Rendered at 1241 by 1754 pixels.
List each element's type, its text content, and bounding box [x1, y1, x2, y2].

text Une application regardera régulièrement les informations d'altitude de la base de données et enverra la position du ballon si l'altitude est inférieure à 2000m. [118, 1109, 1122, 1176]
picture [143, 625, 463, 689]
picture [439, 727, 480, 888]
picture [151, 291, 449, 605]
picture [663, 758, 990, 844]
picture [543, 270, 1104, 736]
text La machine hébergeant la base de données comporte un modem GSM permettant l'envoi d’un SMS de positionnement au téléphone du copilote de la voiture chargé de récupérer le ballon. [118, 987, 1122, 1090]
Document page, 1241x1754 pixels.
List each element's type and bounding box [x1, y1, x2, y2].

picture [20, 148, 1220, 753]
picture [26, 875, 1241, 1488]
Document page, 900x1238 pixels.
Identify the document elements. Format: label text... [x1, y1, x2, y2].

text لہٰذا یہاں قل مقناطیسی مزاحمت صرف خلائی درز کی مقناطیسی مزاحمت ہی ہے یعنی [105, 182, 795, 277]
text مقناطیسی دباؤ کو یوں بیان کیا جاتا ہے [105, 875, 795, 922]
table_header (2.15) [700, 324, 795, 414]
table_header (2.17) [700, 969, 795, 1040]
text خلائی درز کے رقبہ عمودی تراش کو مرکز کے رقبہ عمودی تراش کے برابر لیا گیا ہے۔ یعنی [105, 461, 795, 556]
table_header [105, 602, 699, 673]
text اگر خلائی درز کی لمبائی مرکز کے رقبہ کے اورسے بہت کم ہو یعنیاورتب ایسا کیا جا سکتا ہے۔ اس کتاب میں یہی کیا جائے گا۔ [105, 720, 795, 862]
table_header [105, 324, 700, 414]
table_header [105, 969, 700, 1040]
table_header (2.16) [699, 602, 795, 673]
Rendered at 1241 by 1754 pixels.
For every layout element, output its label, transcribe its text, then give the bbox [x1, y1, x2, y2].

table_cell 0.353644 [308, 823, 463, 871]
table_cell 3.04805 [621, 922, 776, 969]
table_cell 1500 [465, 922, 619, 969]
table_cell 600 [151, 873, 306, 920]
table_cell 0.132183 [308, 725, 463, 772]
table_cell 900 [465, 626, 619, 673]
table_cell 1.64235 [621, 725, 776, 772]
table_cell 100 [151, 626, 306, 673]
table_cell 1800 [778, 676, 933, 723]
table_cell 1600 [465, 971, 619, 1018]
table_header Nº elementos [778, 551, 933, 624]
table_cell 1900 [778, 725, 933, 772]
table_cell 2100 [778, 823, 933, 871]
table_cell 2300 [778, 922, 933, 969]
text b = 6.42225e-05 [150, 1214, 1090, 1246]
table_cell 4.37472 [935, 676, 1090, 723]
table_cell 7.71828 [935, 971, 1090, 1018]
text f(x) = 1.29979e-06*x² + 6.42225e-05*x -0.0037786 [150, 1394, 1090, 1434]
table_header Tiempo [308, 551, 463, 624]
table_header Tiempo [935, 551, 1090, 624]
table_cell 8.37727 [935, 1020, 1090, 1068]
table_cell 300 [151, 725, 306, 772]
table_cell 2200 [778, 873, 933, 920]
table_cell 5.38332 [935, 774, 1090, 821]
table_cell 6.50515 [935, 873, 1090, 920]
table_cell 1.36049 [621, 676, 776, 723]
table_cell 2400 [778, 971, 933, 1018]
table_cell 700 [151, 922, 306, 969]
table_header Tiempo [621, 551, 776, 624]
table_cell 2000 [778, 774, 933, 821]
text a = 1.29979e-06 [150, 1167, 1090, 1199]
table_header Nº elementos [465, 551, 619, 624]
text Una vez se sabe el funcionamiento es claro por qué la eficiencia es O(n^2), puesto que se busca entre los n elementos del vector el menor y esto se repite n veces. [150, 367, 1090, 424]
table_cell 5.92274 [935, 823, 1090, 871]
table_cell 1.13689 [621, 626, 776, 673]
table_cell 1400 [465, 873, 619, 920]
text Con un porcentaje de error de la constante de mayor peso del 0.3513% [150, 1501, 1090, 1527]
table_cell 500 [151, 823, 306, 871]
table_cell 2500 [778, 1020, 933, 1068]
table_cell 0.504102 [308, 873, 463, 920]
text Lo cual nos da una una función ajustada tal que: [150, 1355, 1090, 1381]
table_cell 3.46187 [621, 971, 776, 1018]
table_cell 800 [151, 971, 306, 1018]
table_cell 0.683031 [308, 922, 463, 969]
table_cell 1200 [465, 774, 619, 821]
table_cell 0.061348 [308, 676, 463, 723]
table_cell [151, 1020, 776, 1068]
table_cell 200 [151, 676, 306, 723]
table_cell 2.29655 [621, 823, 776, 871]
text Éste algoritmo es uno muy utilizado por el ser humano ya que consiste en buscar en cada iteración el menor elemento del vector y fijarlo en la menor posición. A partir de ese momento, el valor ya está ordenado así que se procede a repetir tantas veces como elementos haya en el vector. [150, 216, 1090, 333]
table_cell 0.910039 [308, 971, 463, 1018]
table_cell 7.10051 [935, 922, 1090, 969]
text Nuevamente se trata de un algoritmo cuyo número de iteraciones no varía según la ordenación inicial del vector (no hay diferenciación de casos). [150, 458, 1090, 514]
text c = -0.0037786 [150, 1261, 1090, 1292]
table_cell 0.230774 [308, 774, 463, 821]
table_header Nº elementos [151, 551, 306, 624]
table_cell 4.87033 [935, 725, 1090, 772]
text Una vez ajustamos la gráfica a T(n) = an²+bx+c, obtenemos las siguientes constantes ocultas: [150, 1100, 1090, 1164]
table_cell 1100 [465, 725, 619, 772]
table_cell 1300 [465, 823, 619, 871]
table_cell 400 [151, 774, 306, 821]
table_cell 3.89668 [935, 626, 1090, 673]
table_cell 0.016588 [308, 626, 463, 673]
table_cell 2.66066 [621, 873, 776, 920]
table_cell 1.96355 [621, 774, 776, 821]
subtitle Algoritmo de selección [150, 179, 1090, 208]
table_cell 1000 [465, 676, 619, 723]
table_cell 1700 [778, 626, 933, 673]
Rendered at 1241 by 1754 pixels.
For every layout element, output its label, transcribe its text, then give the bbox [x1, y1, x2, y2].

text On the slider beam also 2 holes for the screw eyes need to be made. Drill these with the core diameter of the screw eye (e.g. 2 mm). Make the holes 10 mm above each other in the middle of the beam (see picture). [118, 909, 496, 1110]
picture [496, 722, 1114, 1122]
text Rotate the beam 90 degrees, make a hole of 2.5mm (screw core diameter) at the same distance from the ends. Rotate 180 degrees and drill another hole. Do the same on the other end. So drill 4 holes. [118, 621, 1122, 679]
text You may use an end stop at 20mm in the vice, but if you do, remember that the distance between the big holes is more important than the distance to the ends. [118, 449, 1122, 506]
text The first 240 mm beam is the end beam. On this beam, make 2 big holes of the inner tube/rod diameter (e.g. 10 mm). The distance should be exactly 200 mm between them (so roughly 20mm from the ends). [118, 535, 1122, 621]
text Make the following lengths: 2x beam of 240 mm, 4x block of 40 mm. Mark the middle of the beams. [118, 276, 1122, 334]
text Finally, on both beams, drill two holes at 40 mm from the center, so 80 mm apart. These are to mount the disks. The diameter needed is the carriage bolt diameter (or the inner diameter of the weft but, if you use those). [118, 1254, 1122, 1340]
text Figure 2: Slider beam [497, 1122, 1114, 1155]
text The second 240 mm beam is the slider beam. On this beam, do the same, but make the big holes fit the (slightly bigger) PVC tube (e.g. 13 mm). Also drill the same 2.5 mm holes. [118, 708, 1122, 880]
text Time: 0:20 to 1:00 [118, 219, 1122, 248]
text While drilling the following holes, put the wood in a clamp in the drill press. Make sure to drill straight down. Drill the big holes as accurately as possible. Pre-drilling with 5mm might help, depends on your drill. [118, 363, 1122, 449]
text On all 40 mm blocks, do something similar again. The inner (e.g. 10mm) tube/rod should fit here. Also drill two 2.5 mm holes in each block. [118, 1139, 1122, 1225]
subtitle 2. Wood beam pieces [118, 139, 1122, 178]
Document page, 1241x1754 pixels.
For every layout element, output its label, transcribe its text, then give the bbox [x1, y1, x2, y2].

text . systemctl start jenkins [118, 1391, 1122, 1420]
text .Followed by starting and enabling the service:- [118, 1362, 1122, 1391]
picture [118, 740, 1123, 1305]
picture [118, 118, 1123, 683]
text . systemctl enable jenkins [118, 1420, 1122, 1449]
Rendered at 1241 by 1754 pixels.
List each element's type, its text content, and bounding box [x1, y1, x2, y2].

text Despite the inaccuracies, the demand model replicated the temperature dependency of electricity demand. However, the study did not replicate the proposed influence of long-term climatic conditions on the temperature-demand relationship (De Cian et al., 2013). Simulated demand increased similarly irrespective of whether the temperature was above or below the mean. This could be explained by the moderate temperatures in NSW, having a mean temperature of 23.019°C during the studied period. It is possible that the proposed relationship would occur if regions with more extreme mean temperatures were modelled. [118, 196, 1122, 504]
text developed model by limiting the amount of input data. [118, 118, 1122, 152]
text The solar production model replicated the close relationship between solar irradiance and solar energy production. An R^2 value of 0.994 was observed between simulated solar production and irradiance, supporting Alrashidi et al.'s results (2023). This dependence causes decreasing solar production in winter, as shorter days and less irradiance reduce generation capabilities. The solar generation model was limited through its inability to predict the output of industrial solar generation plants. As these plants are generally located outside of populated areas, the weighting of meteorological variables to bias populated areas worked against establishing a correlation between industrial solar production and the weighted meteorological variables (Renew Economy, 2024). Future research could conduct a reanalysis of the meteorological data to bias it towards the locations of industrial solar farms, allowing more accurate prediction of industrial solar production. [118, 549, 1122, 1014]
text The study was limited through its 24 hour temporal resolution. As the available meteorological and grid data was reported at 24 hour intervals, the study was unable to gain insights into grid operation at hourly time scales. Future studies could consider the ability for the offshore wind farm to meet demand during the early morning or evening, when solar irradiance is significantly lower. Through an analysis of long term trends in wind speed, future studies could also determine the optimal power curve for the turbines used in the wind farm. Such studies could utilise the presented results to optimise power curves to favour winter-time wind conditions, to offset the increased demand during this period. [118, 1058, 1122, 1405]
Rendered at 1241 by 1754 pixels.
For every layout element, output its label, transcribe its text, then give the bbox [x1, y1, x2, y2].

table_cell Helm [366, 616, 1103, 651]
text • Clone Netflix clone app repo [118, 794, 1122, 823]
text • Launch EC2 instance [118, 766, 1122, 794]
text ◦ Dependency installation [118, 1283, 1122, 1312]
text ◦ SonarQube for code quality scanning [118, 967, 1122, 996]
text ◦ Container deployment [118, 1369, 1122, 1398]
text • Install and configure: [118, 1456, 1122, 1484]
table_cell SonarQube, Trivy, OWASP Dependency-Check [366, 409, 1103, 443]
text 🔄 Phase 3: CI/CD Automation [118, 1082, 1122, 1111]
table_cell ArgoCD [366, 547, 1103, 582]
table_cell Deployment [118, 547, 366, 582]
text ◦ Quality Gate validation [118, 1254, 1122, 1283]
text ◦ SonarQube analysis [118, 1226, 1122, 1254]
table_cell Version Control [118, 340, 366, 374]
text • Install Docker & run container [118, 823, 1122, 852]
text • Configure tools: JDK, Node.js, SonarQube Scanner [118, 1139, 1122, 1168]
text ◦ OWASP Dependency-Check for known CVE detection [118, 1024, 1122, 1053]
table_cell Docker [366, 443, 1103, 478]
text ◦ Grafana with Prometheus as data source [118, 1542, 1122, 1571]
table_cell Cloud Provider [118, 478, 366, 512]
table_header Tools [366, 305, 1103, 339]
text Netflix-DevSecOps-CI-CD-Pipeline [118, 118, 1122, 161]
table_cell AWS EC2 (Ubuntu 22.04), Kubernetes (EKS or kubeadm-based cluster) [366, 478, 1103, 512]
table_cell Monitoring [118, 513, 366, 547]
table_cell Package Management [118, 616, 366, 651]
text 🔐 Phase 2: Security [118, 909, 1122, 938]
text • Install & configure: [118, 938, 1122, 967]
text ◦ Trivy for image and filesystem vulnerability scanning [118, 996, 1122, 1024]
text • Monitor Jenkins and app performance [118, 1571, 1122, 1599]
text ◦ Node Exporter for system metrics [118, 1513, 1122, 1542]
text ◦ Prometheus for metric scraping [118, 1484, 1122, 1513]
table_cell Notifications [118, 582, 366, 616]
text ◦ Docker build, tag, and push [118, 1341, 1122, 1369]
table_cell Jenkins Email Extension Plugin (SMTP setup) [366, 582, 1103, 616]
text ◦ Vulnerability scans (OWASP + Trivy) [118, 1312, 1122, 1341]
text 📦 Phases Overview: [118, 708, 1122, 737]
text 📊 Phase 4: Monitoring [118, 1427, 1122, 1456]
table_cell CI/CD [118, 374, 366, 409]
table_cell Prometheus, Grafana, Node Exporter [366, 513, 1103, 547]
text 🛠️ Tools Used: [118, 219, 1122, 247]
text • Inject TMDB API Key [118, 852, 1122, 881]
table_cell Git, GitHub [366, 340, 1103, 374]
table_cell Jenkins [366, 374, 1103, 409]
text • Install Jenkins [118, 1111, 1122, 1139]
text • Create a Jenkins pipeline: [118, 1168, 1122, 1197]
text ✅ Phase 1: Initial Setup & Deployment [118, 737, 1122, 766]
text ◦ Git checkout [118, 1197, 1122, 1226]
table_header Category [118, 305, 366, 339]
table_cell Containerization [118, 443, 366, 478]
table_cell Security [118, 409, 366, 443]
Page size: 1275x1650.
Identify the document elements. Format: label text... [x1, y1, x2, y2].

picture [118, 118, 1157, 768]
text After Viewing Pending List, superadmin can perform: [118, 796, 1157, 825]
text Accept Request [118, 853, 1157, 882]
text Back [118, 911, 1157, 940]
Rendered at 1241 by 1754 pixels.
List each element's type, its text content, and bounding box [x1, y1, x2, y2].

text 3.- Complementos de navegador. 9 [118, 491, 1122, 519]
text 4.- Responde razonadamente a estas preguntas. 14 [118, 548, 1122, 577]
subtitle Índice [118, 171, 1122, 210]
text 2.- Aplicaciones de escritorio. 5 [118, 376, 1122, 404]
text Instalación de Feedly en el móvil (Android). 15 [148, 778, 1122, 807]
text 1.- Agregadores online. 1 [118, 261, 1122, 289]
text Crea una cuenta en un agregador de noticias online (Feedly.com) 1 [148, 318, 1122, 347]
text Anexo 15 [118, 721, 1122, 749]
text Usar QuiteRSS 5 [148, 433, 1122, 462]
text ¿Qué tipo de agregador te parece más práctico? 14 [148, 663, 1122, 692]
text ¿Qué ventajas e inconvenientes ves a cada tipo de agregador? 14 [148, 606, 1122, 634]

::::

Copy out every line from the one containing "picture [118, 118, 1157, 768]" through the end of the material, including both, and set them down unchanged.

▸ Answer to this exercise
picture [118, 118, 1157, 768]
text After Viewing Pending List, superadmin can perform: [118, 796, 1157, 825]
text Accept Request [118, 853, 1157, 882]
text Back [118, 911, 1157, 940]
Rendered at 1241 by 1754 pixels.
List each element's type, its text content, and bounding box [x1, y1, x2, y2].

text 3.- Complementos de navegador. 9 [118, 491, 1122, 519]
text 4.- Responde razonadamente a estas preguntas. 14 [118, 548, 1122, 577]
subtitle Índice [118, 171, 1122, 210]
text 2.- Aplicaciones de escritorio. 5 [118, 376, 1122, 404]
text Instalación de Feedly en el móvil (Android). 15 [148, 778, 1122, 807]
text 1.- Agregadores online. 1 [118, 261, 1122, 289]
text Crea una cuenta en un agregador de noticias online (Feedly.com) 1 [148, 318, 1122, 347]
text Anexo 15 [118, 721, 1122, 749]
text Usar QuiteRSS 5 [148, 433, 1122, 462]
text ¿Qué tipo de agregador te parece más práctico? 14 [148, 663, 1122, 692]
text ¿Qué ventajas e inconvenientes ves a cada tipo de agregador? 14 [148, 606, 1122, 634]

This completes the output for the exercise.